#### MATERIAL SUPPLIED

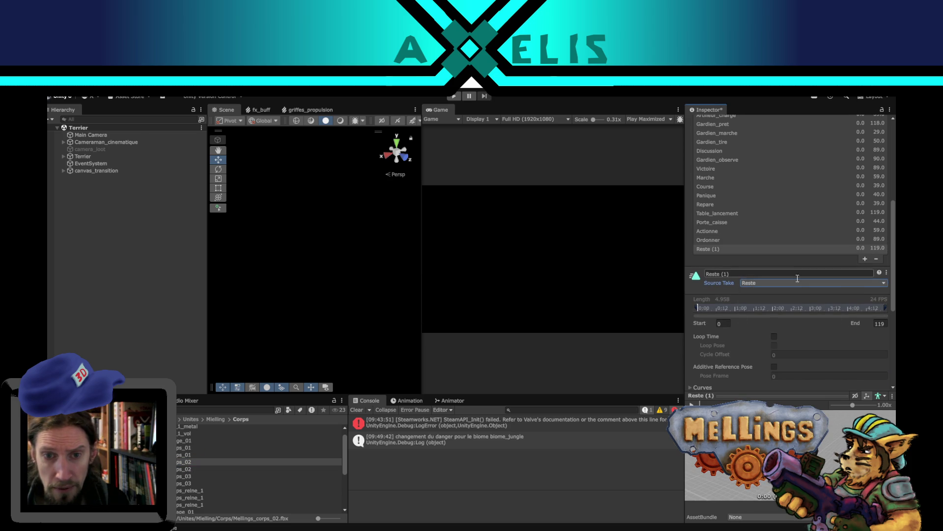
click(793, 283)
click(761, 251)
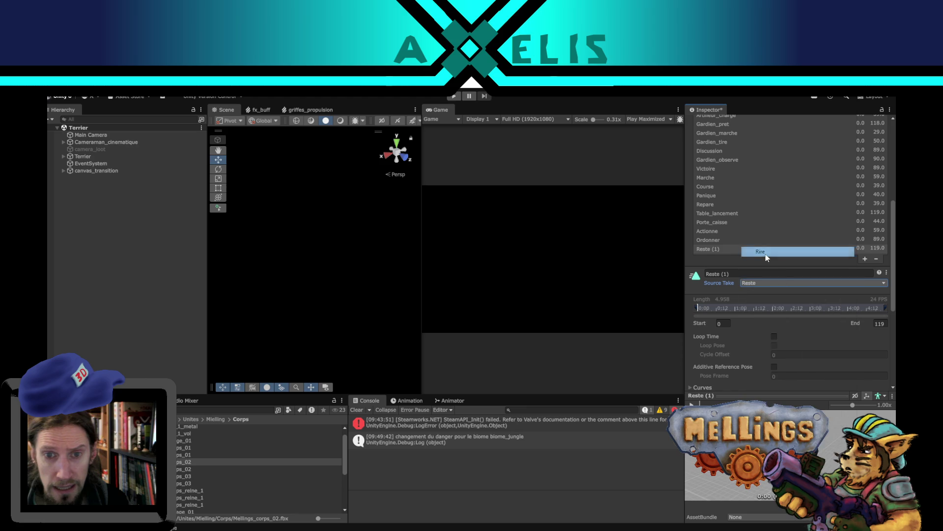
scroll(874, 340, down, 5)
click(878, 335)
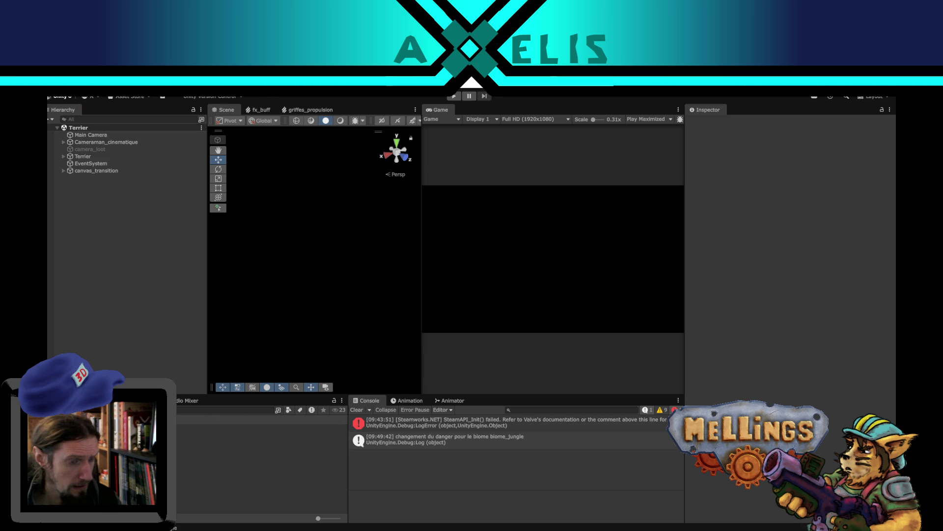
double_click(277, 463)
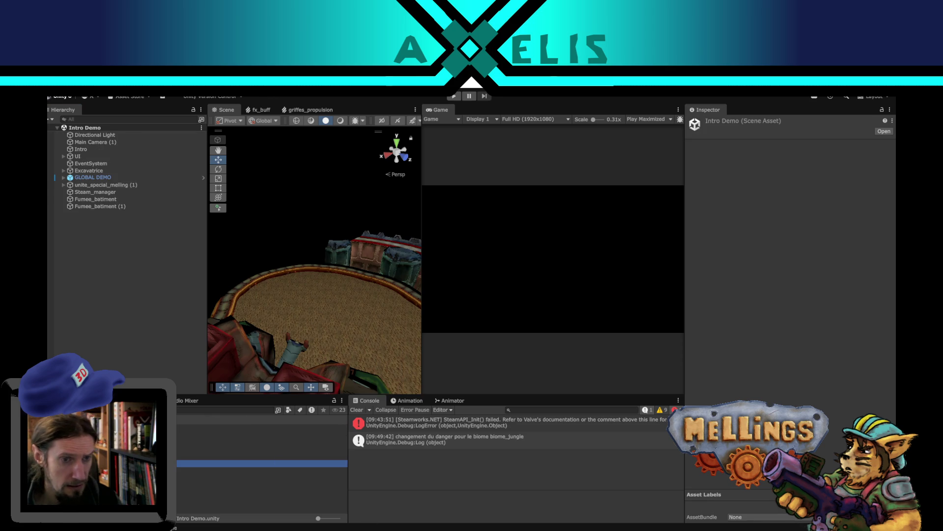
key(alt+Tab)
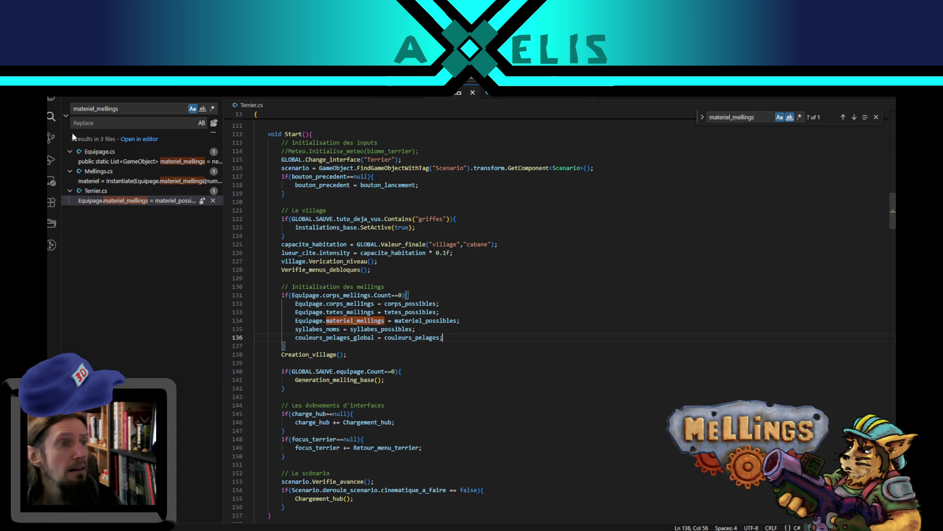
Review the materiel_mellings declaration and melling_base field in Equipage.cs
key(ctrl+shift+e)
click(405, 96)
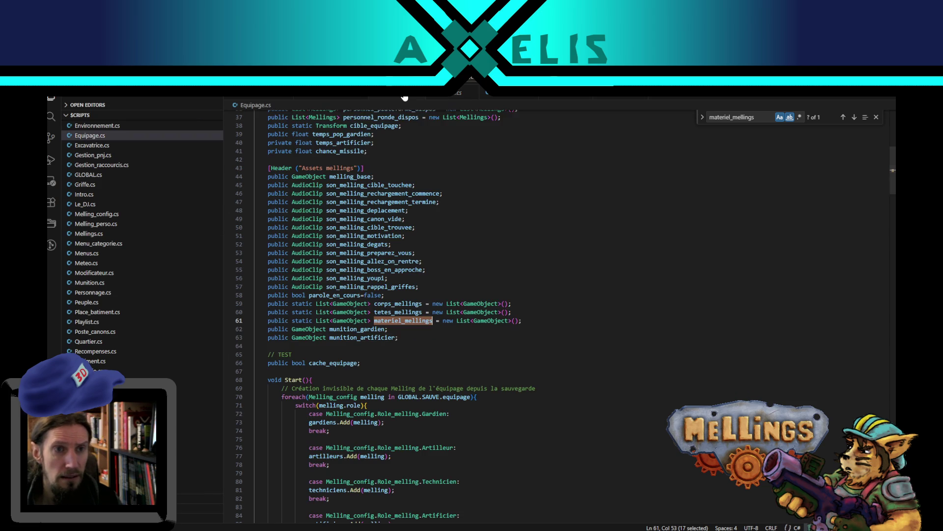
scroll(431, 332, down, 4)
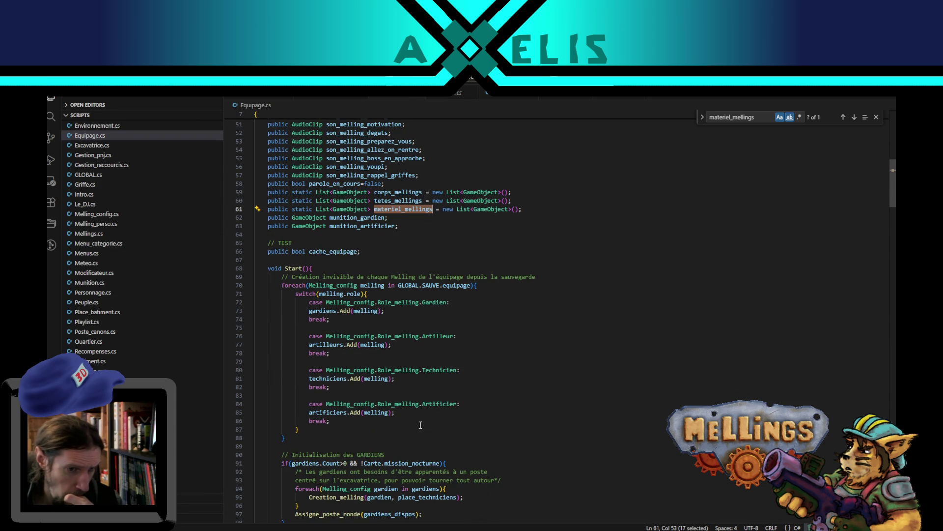
scroll(413, 420, down, 10)
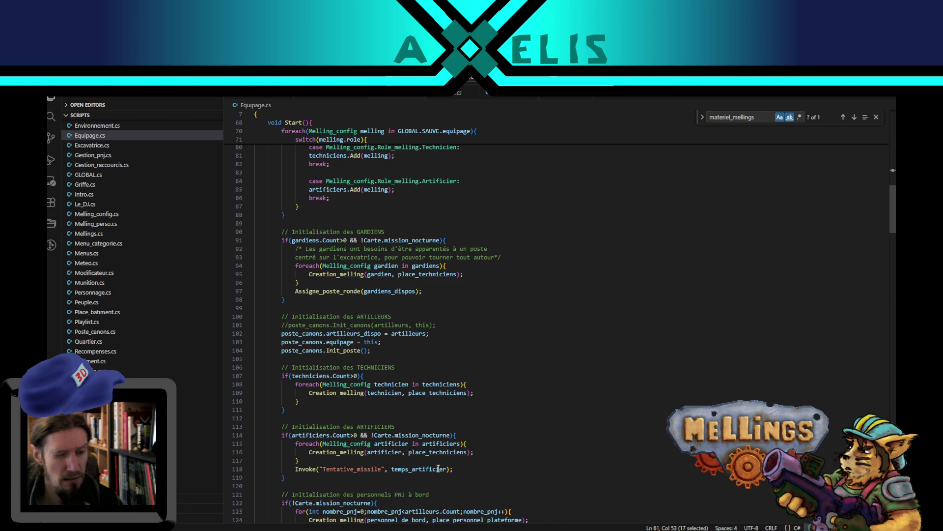
scroll(438, 468, up, 10)
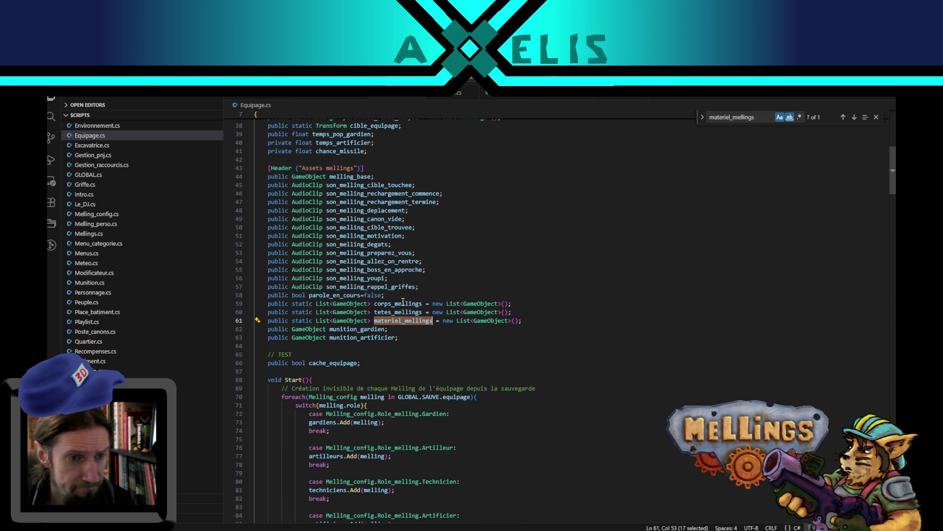
scroll(300, 284, up, 12)
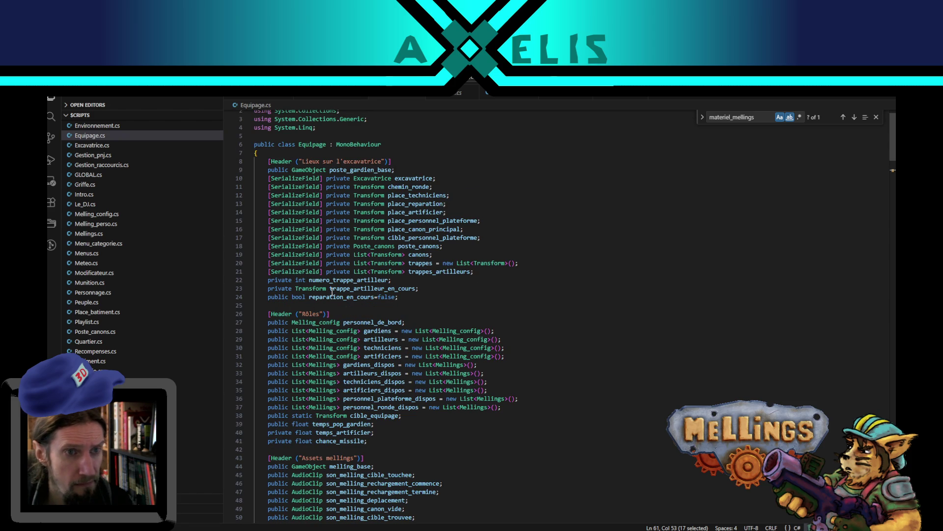
scroll(332, 291, down, 4)
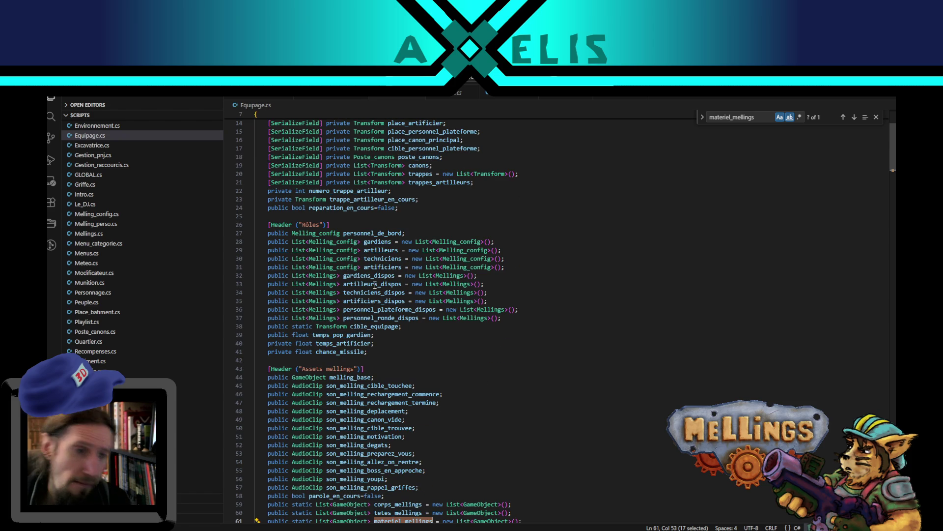
scroll(375, 285, down, 3)
double_click(348, 310)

########

WHAT THE TASK REQUIRES
Only the number is wanted: how many lines in the data include the string "down"?

ANSWER FOR THIS EXERCISE
5